## About this exercise
Please rewrite the data below, replacing "Das Team" with "Unser Team" and leaving everything else unchanged.

## Material to process
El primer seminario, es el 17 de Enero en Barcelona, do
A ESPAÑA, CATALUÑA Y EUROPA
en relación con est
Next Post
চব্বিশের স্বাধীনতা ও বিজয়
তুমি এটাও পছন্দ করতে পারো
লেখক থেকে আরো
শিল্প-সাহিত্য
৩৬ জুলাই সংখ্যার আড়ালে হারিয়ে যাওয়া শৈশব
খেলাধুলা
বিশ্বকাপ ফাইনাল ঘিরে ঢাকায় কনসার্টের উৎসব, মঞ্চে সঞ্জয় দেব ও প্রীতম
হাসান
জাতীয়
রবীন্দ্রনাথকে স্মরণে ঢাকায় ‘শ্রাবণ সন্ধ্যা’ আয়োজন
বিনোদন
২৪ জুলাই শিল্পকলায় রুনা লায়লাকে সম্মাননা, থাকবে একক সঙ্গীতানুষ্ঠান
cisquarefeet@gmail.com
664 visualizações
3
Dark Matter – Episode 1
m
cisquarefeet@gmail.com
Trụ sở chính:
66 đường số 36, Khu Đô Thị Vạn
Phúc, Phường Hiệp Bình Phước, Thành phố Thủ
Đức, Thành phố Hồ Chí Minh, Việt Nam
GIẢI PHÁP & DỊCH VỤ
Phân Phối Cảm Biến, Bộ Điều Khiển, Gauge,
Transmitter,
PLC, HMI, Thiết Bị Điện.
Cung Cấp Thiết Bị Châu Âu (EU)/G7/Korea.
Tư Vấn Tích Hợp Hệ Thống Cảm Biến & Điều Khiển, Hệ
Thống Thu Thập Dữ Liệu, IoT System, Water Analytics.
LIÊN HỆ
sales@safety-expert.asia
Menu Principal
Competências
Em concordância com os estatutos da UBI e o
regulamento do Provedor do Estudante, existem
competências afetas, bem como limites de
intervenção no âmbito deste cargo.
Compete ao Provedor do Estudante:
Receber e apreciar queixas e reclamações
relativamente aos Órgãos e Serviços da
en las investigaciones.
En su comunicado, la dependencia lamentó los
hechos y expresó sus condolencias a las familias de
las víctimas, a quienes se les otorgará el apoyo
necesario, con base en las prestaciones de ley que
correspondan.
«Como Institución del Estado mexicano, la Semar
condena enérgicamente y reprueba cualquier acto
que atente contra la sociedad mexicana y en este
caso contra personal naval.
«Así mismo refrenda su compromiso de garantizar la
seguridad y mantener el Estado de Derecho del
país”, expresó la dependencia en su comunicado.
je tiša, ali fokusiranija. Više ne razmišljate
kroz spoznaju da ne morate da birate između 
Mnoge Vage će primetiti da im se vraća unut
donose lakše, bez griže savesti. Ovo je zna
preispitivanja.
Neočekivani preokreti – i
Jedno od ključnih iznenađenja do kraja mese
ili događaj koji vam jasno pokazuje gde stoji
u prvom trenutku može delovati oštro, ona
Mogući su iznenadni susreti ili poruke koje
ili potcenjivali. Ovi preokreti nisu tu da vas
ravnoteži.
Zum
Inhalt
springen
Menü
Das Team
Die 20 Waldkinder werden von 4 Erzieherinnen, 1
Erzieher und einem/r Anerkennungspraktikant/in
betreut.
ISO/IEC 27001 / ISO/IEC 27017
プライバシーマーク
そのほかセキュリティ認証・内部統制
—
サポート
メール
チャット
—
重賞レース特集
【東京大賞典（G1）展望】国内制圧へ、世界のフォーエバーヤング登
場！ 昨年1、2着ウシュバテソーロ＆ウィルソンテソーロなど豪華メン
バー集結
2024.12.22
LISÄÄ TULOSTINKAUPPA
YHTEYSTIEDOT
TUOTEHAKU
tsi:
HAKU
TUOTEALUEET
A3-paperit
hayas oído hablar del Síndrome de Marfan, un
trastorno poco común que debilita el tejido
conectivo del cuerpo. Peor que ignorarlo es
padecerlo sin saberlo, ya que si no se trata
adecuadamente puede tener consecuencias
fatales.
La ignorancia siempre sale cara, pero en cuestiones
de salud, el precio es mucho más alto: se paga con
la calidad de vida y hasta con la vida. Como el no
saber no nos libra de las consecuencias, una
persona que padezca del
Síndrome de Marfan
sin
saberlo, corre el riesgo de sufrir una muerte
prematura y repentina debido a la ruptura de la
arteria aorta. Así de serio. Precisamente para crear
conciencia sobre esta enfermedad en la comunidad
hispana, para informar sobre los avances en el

## Finished exercise
El primer seminario, es el 17 de Enero en Barcelona, do
A ESPAÑA, CATALUÑA Y EUROPA
en relación con est
Next Post
চব্বিশের স্বাধীনতা ও বিজয়
তুমি এটাও পছন্দ করতে পারো
লেখক থেকে আরো
শিল্প-সাহিত্য
৩৬ জুলাই সংখ্যার আড়ালে হারিয়ে যাওয়া শৈশব
খেলাধুলা
বিশ্বকাপ ফাইনাল ঘিরে ঢাকায় কনসার্টের উৎসব, মঞ্চে সঞ্জয় দেব ও প্রীতম
হাসান
জাতীয়
রবীন্দ্রনাথকে স্মরণে ঢাকায় ‘শ্রাবণ সন্ধ্যা’ আয়োজন
বিনোদন
২৪ জুলাই শিল্পকলায় রুনা লায়লাকে সম্মাননা, থাকবে একক সঙ্গীতানুষ্ঠান
cisquarefeet@gmail.com
664 visualizações
3
Dark Matter – Episode 1
m
cisquarefeet@gmail.com
Trụ sở chính:
66 đường số 36, Khu Đô Thị Vạn
Phúc, Phường Hiệp Bình Phước, Thành phố Thủ
Đức, Thành phố Hồ Chí Minh, Việt Nam
GIẢI PHÁP & DỊCH VỤ
Phân Phối Cảm Biến, Bộ Điều Khiển, Gauge,
Transmitter,
PLC, HMI, Thiết Bị Điện.
Cung Cấp Thiết Bị Châu Âu (EU)/G7/Korea.
Tư Vấn Tích Hợp Hệ Thống Cảm Biến & Điều Khiển, Hệ
Thống Thu Thập Dữ Liệu, IoT System, Water Analytics.
LIÊN HỆ
sales@safety-expert.asia
Menu Principal
Competências
Em concordância com os estatutos da UBI e o
regulamento do Provedor do Estudante, existem
competências afetas, bem como limites de
intervenção no âmbito deste cargo.
Compete ao Provedor do Estudante:
Receber e apreciar queixas e reclamações
relativamente aos Órgãos e Serviços da
en las investigaciones.
En su comunicado, la dependencia lamentó los
hechos y expresó sus condolencias a las familias de
las víctimas, a quienes se les otorgará el apoyo
necesario, con base en las prestaciones de ley que
correspondan.
«Como Institución del Estado mexicano, la Semar
condena enérgicamente y reprueba cualquier acto
que atente contra la sociedad mexicana y en este
caso contra personal naval.
«Así mismo refrenda su compromiso de garantizar la
seguridad y mantener el Estado de Derecho del
país”, expresó la dependencia en su comunicado.
je tiša, ali fokusiranija. Više ne razmišljate
kroz spoznaju da ne morate da birate između 
Mnoge Vage će primetiti da im se vraća unut
donose lakše, bez griže savesti. Ovo je zna
preispitivanja.
Neočekivani preokreti – i
Jedno od ključnih iznenađenja do kraja mese
ili događaj koji vam jasno pokazuje gde stoji
u prvom trenutku može delovati oštro, ona
Mogući su iznenadni susreti ili poruke koje
ili potcenjivali. Ovi preokreti nisu tu da vas
ravnoteži.
Zum
Inhalt
springen
Menü
Unser Team
Die 20 Waldkinder werden von 4 Erzieherinnen, 1
Erzieher und einem/r Anerkennungspraktikant/in
betreut.
ISO/IEC 27001 / ISO/IEC 27017
プライバシーマーク
そのほかセキュリティ認証・内部統制
—
サポート
メール
チャット
—
重賞レース特集
【東京大賞典（G1）展望】国内制圧へ、世界のフォーエバーヤング登
場！ 昨年1、2着ウシュバテソーロ＆ウィルソンテソーロなど豪華メン
バー集結
2024.12.22
LISÄÄ TULOSTINKAUPPA
YHTEYSTIEDOT
TUOTEHAKU
tsi:
HAKU
TUOTEALUEET
A3-paperit
hayas oído hablar del Síndrome de Marfan, un
trastorno poco común que debilita el tejido
conectivo del cuerpo. Peor que ignorarlo es
padecerlo sin saberlo, ya que si no se trata
adecuadamente puede tener consecuencias
fatales.
La ignorancia siempre sale cara, pero en cuestiones
de salud, el precio es mucho más alto: se paga con
la calidad de vida y hasta con la vida. Como el no
saber no nos libra de las consecuencias, una
persona que padezca del
Síndrome de Marfan
sin
saberlo, corre el riesgo de sufrir una muerte
prematura y repentina debido a la ruptura de la
arteria aorta. Así de serio. Precisamente para crear
conciencia sobre esta enfermedad en la comunidad
hispana, para informar sobre los avances en el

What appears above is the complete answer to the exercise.